_DETALLES DE LA TAREA:_
Extrae todas las líneas de los elementos siguientes que contengan la cadena "plugin".
::: DATOS DE LA TAREA
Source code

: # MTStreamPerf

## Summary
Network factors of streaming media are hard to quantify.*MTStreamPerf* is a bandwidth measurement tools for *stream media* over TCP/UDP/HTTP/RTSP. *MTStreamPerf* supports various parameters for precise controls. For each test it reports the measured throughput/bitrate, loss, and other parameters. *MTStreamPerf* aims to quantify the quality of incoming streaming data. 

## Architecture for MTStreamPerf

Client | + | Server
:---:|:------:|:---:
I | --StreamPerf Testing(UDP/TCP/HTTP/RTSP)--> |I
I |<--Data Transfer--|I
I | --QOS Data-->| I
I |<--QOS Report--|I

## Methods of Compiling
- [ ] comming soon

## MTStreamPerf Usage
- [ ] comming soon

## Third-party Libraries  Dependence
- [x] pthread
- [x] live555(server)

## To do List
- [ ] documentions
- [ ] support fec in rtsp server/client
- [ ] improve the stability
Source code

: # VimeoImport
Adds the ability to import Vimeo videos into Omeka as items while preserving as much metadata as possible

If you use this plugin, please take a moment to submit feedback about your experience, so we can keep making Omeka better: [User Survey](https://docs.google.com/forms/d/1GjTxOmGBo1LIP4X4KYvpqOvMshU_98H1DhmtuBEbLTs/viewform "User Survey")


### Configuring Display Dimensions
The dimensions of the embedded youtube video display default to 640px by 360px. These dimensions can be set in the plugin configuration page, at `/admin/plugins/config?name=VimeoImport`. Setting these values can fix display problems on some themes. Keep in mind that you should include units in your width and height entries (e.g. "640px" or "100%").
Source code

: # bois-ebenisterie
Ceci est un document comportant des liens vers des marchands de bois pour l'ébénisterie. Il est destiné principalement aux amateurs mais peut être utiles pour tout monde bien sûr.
::::::
::: DATOS DE LA TAREA
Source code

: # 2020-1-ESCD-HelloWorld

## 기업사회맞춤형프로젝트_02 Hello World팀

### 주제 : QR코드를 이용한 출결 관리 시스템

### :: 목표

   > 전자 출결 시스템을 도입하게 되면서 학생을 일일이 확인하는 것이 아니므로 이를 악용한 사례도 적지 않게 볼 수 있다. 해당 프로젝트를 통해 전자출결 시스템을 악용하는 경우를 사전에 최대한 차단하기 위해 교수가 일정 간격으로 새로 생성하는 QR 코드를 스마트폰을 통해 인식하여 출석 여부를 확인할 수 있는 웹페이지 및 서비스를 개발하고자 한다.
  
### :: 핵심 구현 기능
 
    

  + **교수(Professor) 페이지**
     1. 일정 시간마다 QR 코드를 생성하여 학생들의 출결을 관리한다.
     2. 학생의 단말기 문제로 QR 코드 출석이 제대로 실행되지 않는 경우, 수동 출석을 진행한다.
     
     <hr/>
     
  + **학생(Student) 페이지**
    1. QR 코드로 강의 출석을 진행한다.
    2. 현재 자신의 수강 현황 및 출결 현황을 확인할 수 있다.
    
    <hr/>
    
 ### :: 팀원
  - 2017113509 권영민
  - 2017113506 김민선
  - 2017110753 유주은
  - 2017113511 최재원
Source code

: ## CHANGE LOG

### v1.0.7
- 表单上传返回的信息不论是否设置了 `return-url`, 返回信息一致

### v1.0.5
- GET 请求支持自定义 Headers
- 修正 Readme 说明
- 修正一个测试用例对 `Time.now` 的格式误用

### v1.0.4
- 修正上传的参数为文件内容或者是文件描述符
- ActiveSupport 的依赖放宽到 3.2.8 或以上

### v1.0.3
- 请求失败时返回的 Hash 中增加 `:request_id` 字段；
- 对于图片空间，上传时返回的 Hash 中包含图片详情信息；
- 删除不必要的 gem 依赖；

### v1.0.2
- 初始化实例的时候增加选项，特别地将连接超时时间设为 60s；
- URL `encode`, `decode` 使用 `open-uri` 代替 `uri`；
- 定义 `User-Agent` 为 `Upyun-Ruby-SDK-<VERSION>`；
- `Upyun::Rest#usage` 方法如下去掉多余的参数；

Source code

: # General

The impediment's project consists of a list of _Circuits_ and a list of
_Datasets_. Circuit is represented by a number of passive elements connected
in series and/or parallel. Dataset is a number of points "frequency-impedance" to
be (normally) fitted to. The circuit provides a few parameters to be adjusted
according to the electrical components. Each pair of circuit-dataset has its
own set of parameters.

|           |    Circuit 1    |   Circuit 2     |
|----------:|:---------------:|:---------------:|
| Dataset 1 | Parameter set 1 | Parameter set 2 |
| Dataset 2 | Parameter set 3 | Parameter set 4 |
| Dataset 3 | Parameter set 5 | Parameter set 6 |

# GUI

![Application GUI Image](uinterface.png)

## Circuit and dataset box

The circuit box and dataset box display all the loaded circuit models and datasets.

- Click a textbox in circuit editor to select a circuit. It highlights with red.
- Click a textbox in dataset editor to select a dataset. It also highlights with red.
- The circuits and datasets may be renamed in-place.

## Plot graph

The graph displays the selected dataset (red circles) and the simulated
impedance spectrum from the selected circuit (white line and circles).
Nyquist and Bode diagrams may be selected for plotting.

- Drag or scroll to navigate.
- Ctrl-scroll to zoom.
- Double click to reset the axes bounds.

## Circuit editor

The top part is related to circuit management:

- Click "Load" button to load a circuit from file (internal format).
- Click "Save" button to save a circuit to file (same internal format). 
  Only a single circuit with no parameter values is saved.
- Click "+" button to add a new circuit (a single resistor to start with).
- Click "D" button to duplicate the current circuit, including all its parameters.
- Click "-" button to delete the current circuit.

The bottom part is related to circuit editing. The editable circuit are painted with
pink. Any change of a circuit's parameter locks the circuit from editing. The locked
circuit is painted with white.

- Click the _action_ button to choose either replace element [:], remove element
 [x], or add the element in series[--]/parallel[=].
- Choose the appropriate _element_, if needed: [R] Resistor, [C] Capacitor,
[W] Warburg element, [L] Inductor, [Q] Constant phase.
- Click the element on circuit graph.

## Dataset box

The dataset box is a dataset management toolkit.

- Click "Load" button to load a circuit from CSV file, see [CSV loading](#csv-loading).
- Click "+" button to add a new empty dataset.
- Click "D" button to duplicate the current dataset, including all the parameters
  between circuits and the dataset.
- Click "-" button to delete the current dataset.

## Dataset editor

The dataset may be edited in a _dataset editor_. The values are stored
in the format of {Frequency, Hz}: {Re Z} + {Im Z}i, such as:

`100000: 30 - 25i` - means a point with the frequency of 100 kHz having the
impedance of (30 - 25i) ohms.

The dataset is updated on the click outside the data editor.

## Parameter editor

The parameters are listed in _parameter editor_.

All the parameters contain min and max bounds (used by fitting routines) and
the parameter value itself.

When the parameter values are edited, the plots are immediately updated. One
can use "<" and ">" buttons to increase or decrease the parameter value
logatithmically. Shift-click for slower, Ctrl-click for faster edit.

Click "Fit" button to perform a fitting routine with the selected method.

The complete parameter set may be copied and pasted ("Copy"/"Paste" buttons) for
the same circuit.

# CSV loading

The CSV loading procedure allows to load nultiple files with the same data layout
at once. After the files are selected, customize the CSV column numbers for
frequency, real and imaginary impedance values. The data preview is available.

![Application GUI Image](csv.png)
::::::
::: DATOS DE LA TAREA
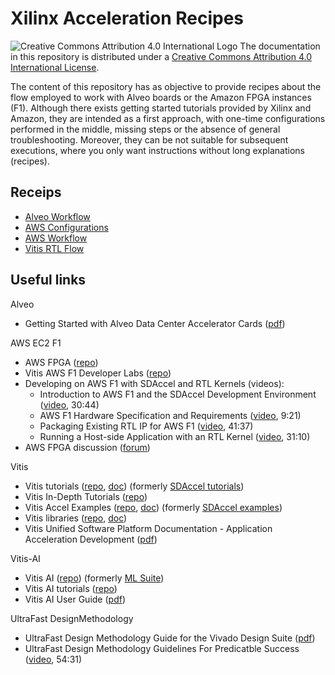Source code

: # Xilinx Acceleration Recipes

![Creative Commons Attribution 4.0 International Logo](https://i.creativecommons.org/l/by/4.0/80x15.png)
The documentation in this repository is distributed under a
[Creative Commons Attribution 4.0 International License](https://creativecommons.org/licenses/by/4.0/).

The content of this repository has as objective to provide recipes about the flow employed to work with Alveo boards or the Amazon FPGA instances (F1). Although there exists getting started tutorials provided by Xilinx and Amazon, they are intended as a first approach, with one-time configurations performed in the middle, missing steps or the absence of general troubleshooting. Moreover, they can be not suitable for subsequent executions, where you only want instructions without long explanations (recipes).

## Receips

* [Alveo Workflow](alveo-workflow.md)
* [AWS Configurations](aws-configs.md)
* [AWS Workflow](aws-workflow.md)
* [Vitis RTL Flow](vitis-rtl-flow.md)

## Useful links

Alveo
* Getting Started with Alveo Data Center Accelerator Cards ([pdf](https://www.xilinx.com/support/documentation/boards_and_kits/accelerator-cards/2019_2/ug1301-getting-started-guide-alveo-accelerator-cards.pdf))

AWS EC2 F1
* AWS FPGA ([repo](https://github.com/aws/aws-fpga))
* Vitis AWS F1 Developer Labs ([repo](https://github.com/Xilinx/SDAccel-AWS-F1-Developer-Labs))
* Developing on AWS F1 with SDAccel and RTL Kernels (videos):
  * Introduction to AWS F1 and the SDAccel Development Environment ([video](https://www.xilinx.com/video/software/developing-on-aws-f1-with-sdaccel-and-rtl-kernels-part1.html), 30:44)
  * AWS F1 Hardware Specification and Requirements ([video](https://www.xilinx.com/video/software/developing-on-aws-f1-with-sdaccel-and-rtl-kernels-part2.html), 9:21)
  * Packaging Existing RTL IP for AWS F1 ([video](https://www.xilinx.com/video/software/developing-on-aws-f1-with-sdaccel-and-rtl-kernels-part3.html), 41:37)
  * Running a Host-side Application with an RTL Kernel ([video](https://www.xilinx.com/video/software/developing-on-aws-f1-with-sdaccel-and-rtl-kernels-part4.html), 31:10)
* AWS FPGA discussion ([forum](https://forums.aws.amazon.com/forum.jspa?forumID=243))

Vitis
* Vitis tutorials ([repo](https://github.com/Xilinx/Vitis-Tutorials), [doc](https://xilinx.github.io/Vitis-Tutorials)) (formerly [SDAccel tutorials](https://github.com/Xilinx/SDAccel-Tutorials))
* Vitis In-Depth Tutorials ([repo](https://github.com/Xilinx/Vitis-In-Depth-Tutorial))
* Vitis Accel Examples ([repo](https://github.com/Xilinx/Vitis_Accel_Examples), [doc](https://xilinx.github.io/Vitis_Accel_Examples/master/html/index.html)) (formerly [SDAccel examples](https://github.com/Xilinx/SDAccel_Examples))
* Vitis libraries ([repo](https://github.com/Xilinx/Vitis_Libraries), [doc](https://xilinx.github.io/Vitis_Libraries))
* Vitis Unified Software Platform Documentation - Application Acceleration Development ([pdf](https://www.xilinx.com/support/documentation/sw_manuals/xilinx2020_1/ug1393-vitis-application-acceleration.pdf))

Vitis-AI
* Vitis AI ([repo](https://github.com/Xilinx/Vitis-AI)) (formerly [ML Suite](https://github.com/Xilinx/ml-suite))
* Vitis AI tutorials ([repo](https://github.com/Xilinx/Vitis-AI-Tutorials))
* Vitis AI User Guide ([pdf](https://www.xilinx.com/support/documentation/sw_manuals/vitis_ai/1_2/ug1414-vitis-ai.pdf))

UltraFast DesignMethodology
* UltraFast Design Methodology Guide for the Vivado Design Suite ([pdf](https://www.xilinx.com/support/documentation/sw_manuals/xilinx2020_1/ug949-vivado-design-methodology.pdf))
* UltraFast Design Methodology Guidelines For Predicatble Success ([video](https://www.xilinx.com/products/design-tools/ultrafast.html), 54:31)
::::::
_RESPUESTA A LA TAREA:_
If you use this plugin, please take a moment to submit feedback about your experience, so we can keep making Omeka better: [User Survey](https://docs.google.com/forms/d/1GjTxOmGBo1LIP4X4KYvpqOvMshU_98H1DhmtuBEbLTs/viewform "User Survey")
The dimensions of the embedded youtube video display default to 640px by 360px. These dimensions can be set in the plugin configuration page, at `/admin/plugins/config?name=VimeoImport`. Setting these values can fix display problems on some themes. Keep in mind that you should include units in your width and height entries (e.g. "640px" or "100%").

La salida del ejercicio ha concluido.